Uit 4.3 volgt dat het hoger beroep slaagt, zodat de aangevallen uitspraak dient te worden vernietigd. Doende wat de rechtbank zou behoren te doen, zal de Raad het beroep gegrond verklaren en het bestreden besluit vernietigen wegens strijd met artikel 7:12, eerste lid, en artikel 3:2 van de Awb. Tevens ziet de Raad aanleiding het besluit van 28 februari 2017 te herroepen aangezien aan dit besluit hetzelfde gebrek kleeft als aan het bestreden besluit en dit gebrek niet kan worden hersteld.
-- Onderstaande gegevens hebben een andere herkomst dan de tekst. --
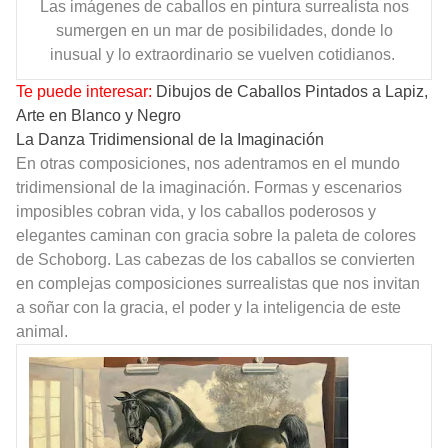
Las imágenes de caballos en pintura surrealista nos
sumergen en un mar de posibilidades, donde lo
inusual y lo extraordinario se vuelven cotidianos.
Te puede interesar:
Dibujos de Caballos Pintados a Lapiz,
Arte en Blanco y Negro
La Danza Tridimensional de la Imaginación
En otras composiciones, nos adentramos en el mundo
tridimensional de la imaginación. Formas y escenarios
imposibles cobran vida, y los caballos poderosos y
elegantes caminan con gracia sobre la paleta de colores
de Schoborg. Las cabezas de los caballos se convierten
en complejas composiciones surrealistas que nos invitan
a soñar con la gracia, el poder y la inteligencia de este
animal.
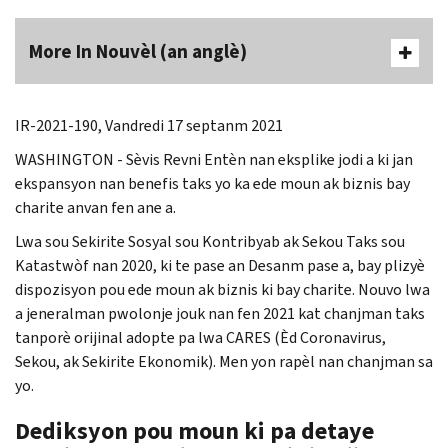
More In Nouvèl (an anglè)
IR-2021-190, Vandredi 17 septanm 2021
WASHINGTON - Sèvis Revni Entèn nan eksplike jodi a ki jan
ekspansyon nan benefis taks yo ka ede moun ak biznis bay
charite anvan fen ane a.
Lwa sou Sekirite Sosyal sou Kontribyab ak Sekou Taks sou
Katastwòf nan 2020, ki te pase an Desanm pase a, bay plizyè
dispozisyon pou ede moun ak biznis ki bay charite. Nouvo lwa
a jeneralman pwolonje jouk nan fen 2021 kat chanjman taks
tanporè orijinal adopte pa lwa CARES (Èd Coronavirus,
Sekou, ak Sekirite Ekonomik). Men yon rapèl nan chanjman sa
yo.
Dediksyon pou moun ki pa detaye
5. Aanleiding bestaat het college te veroordelen in de proceskosten van appellant. Deze kosten worden begroot op € 1.024,- in bezwaar, € 1.024,- in beroep en € 1.024,- in hoger beroep, in totaal € 3.072,-, voor verleende rechtsbijstand.

BESLISSING

De Centrale Raad van Beroep
- vernietigt de aangevallen uitspraak;
- verklaart het beroep tegen het besluit van 30 augustus 2017 gegrond en vernietigt dat
besluit;
- herroept het besluit van 28 februari 2017;
- veroordeelt het college in de kosten van appellant tot een bedrag van € 3.072,-;
- bepaalt dat het college aan appellant het in beroep en in hoger beroep betaalde griffierecht
van in totaal € 172,- vergoedt.
Deze uitspraak is gedaan door A. Stehouwer, in tegenwoordigheid van E. Stumpel als griffier. De beslissing is uitgesproken in het openbaar op 16 juli 2019.